**Task to carry out**
Reproduce the lines of every one of the records below verbatim.

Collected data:
-- Opening Marker --

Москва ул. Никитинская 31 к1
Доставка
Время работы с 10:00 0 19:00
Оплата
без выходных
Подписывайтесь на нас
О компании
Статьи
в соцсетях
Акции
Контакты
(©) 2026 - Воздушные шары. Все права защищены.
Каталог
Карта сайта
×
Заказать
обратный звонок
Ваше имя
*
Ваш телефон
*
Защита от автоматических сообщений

-- Closing Marker --

**Reply to the task**
Москва ул. Никитинская 31 к1
Доставка
Время работы с 10:00 0 19:00
Оплата
без выходных
Подписывайтесь на нас
О компании
Статьи
в соцсетях
Акции
Контакты
(©) 2026 - Воздушные шары. Все права защищены.
Каталог
Карта сайта
×
Заказать
обратный звонок
Ваше имя
*
Ваш телефон
*
Защита от автоматических сообщений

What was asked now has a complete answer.